第56話

「一体、何が起こっているんだ」 

 境界線から出られない絃は、ただ茫然と見ていることしかできなかった。何が起きたのか探ろうと八尋と海里をよく見る。すると、二人の目が赤く光っているのが見えた。その目は狂暴化した妖と全く同じものだった。

 良世の言葉を聞いた八尋と海里が、狂暴化した妖と同じように目が赤くなった。考えられることが一つだけある。

「まさか、良世が操っているのか!」と呟くと、フフフと良世が笑った。

「勘がいいね、絃くん。君の言う通りさ。この右目には、見たものを操る能力があるんだ。酒呑童子と茨木童子、そして他の妖たちはもう僕の駒だよ。可哀想に、頼れる式神と守護獣は境界線の中。頼れる仲間の酒呑童子と茨木童子も僕の駒。もう絃くんを助けてくれる者は誰もいなくなっちゃったねぇ。可哀想に」

 わざと苛立ちを募らせるようなねっとりした口調で喋る。

 くくっ、と気味の悪い声を上げながら笑う良世を、絃は心の底から怖いと感じた。今まで出会った狂暴化した妖よりも、今までの出来事の中で何よりも怖いと感じた。それと同時に、絶望感を感じた。境界線を破れるのは、境界師だけ。その境界師の良世は黒幕で、吹雪は状況が理解できないからかさっきからずっと棒立ちをしている。その他の境界師たちは地面に伏せっている。

 どう考えても、万事休す。

「このまま、漣と惣の目的を達成するところを見ることしかできないのか」

 絃は奥歯を噛みしめながら呟く。

 境界線の外は、良世は笑みを浮かべたまま、「さぁ、思う存分暴れろ!」と、命令を下している。

 命令に従順な八尋と海里が駆け出すと、それに続くように妖たちは一気に町の中を駆け行く。建物を破壊する者、妖が見えている人を追いかけまわす者、見えない者に悪戯をする者。目の前には、魑魅魍魎で溢れかえっている。閂様として、止めなくてならない状況なのに、境界線が邪魔をしていて何もできない。そのことがただただ悔しくて、絃は唇を噛む。

 何か手はないのかと、状況を変える手立てを考えるけど、考えれば考えるほど絶望する。何をするのにもまず、境界線から出ないといけない。でも、それができない以上、なにもできない。

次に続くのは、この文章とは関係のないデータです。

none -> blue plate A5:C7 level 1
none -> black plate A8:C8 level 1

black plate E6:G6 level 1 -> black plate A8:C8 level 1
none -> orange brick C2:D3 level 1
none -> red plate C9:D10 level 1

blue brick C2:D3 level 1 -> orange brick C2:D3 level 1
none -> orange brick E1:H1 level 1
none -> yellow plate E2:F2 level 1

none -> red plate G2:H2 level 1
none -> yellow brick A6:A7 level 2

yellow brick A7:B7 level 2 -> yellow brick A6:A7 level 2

 拳を強く握りしめながら、地面に膝をついて蹲る。絶望しながらも、頭の中で策を講じ続ける。見逃している何かがあるはずだ。

「境界線は、境界師でしか解除ができない……。境界師、でしか……」

 その時に、ふと母の円のことを思い出した。母の円は境界師で生前に一度、蒼士は境界線の引き方を教えてもらったと言っていた。境界線は境界師の下で修業をすれば、誰でも弾けるようになると、母は言っていたらしい。この間蒼士と会ったときに引き方を教えてもらった。一か八かだが、境界線を引いて境界線を壊すしかない。

「人差し指と中指を立て、口元に近づける。ゆっくり息を吸って、吐いて、心を鎮める。頭の中で線を引くイメージ。そのイメージに沿って、空中で線を描く」

 蒼士に教えられた通りに境界線を引くけれど、なにも起きない。

「そう簡単にはいかないものだな」

 でも、落ち込んでいる暇はない。境界線を引けるまで何度も、何度も繰り返す。すると、少しずつ境界線が引けるようになってきたのか、うっすら白い線が見えるようになってきた。とはいえ、三重にも連なる境界線を解くのにはまだ程遠い。それでも、小さな一歩だった。小さな一歩はやがて、大きな一歩へとつながると信じて、境界線を引き続ける。額から汗が流れて目の中に入って沁みる。境界線を引きすぎて右手がジンジンと痛んで手を上げるのもやっとになってきた。力を振り絞って境界線を引いた時、パリンと音を立てて一つの境界線が壊れた。

「壊れた……」

 荒い呼吸を落ちつけながら、大きな一歩を掴めたことが嬉しくて笑みを浮かべる。

 壊れた境界線に良世は気が付いたのか、「なに」と驚きの声を上げた。良世がもう一度、境界線を引こうとしたのが見えた。また、境界線に閉じ込まれる前に絃は境界線を引こう構えた。その時、どういうわけかすべての境界線が壊れた。

「何が、起こった?」

 絃が全部の境界線を解くのは、かなり無理がある。となると、誰かが二重に連なる境界線を解いたことになる。一体誰がそんなことをしたのだろうかと、考えると。

「お前は!」

 良世が鬼のような形相で声を上げて、睨みつけていた。誰を睨みつけているのだろうかと、視線を辿ろうとした時。